Road to innovating machine learning chips

Article By : Junko Yoshida

The AI community is aiming for higher performance and more power efficient inference engines for deep neural networks.

The current deep learning system leverages advances in large computation power to define network, big data sets for training and access to the large computing system to accomplish its goal.

Unfortunately, the efficient execution of this learning is not so easy on embedded systems (i.e. cars, drones and IoT devices) whose processing power, memory size and bandwidth are usually limited. This problem leaves wide open the possibility for innovation of technologies that can put deep neural network power into end devices.

Asked what’s driving AI to the edge, Marc Duranton, fellow of CEA's Architecture, IC Design and Embedded Software division, during the recent interview with EE Times, has cited three factors—“safety, privacy and economy”—prompting the industry to process data at the end node. Duranton sees a growing demand to “transform data into information as early as possible.”

Think autonomous cars, he said. If the goal is safety, autonomous functions shouldn’t rely on always-on connectivity to the network. When an elderly person falls at home, the incident should be detected and recognised locally. That’s important for privacy reasons, said Duranton. But not transmitting all the images collected from 10 cameras installed at home to trigger an alarm, can also reduce “power, cost and data size,” Duranton added.

Interference engines rush

In many ways, chip vendors are fully cognisant of this increasing demand for better inference engines. Semiconductor suppliers like Movidus (armed with Myriad 2), Mobileye (EyeQ 4 and 5) and Nvidia (Drive PX) are racing to develop ultra-low power, higher performance hardware-accelerators that can execute learning better on embedded systems.

Their SoC work illustrates that inference engines are already becoming “a new target” for many semiconductor companies in the post-mobile era, observed Duranton.

Google’s Tensor Processing Units (TPUs) unveiled earlier this year marked a turning point for an engineering community eager for innovations in machine learning chips.

At the time of the announcement, the search giant described TPUs as offering “an order of magnitude higher performance per watt than commercial FPGAs and GPUs.” Google revealed that the accelerators were used for the AlphaGo system, which beat a human Go champion. However, Google has never discussed the details of TPU architecture, and the company won’t be selling TPUs on the commercial market.

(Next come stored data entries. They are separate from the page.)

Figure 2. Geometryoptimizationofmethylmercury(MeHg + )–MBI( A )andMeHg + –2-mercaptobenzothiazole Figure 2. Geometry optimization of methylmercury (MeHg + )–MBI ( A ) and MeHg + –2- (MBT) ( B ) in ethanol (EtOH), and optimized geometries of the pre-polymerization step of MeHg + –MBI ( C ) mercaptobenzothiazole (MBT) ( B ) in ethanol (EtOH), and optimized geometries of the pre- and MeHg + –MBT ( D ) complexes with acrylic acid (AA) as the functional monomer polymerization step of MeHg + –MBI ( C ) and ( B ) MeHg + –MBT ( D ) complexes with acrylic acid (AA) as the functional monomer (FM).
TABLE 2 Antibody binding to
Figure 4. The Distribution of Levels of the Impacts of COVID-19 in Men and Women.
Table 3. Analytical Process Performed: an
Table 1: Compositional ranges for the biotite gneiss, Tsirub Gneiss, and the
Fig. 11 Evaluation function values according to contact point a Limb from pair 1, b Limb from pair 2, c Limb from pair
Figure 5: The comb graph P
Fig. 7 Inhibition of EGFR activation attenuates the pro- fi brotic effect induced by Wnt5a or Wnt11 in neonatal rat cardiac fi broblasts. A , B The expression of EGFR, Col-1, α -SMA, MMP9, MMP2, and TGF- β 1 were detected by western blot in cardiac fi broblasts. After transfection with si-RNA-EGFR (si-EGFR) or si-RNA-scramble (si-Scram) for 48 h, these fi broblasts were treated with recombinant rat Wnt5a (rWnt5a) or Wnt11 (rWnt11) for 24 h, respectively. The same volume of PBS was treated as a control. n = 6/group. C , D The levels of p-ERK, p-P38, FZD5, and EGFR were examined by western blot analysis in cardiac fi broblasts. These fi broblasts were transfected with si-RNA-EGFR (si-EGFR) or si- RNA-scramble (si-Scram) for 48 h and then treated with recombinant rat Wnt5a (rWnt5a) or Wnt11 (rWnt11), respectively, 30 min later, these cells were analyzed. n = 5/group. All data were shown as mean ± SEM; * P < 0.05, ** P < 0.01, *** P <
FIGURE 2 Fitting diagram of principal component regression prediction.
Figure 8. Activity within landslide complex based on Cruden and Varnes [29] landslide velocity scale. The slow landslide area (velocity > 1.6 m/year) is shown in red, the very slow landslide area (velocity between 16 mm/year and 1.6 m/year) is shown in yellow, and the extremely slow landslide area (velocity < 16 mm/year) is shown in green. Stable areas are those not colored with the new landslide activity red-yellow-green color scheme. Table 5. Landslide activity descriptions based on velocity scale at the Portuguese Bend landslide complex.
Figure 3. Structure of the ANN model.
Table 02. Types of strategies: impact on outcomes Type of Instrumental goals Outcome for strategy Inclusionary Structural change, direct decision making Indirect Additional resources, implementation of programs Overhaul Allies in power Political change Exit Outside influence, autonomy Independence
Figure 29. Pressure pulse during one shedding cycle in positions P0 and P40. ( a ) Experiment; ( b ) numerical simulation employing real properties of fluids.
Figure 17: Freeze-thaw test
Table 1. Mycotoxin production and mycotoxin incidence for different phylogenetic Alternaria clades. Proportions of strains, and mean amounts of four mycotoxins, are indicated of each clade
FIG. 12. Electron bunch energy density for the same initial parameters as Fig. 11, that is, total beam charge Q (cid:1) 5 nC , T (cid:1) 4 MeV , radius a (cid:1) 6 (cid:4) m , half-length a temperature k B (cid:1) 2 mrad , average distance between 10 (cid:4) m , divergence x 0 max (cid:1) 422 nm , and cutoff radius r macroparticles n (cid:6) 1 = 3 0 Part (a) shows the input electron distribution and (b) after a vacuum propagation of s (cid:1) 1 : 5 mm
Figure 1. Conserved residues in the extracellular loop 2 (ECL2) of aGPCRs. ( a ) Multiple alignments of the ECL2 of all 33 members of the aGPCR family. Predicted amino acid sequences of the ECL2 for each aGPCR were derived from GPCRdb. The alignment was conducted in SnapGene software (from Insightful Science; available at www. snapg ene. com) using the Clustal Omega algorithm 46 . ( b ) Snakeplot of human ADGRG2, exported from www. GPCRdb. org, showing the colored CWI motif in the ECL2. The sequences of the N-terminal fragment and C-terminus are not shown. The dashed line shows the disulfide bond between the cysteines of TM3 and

Many SoC designers view that Google’s move made the case that machine learning needs custom architecture. But in their attempt to design a custom machine-learning chip, they wonder what its architecture would look like. More important, they want to know if the world already has a benchmarking tool to gauge deep neural network (DNN) performance on different types of hardware.

Key tools

CEA has said it’s fully prepared to explore different hardware architectures for inference engines. CEA developed a software framework, called N2D2, enabling designers to explore and generate DNN structures. “We developed this as a tool to select the right hardware target for DNN,” said Duranton. N2D2 will become available as open source in the first quarter of 2017, he promised.

The key to this new tool is that N2D2 doesn’t just compare different hardware on the basis of recognition accuracy. It can compare hardware in terms of “processing time, hardware cost and energy consumption.” This is critical, said Duranton, because different applications for deep learning will likely require different parameters in various hardware implementations.

The N2D2 offers benchmarking on a variety of commercial off-the-shelf hardware–including multi/many-core CPUs, GPUs and FPGA.

Overcoming barriers

As a research organisation, CEA has been studying how best to bring deep neural networks to edge computing. Asked about barriers to DNN on edge computing, Duranton said it’s clear that “floating point” server solutions cannot be applied, because of “power, size and latency constraints.” Other limitations include: “a number of MACs, bandwidth and on-chip memory size,” he added.

Duranton believes that specialised architecture could also use new coding, such as “spike coding.” As CEA researchers have studied the properties of neural networks, they discovered that such properties are inherently tolerant to computing errors. This makes them a good candidate for “approximate computations,” they determined.

If so, we may not necessarily need binary coding. That’s good news because temporal coding—such as spike coding—can produce much more energy efficient results at the edge, Duranton explained.

Spike coding is attractive because a spike-coded–or an event-based–system shows how data in real neural systems is encoded. Further, event-based coding could be compatible with dedicated sensors and pre-processing.

A coding more similar to the one used by the nervous system also facilitates mixed analog and digital implementations, allowing researchers to build a smaller hardware accelerator consuming little energy.

There are other factors that can help accelerate the DNN on edge computing. CEA, for example, is pondering the potential need to tune the neural network architecture itself to edge computing. “People have started talking about the use of ‘SqueezeNet’ instead of AlexNet,” Duranton noted. SqueezeNet can reportedly accomplish AlexNet-level accuracy with 50x fewer parameters, he explained. This sort of simplification is needed in edge computing, in topology and a reduced number of MACs.

The goal, as Duranton sees it, is in the automated transformation of “classical” DNN into “embedded” networks.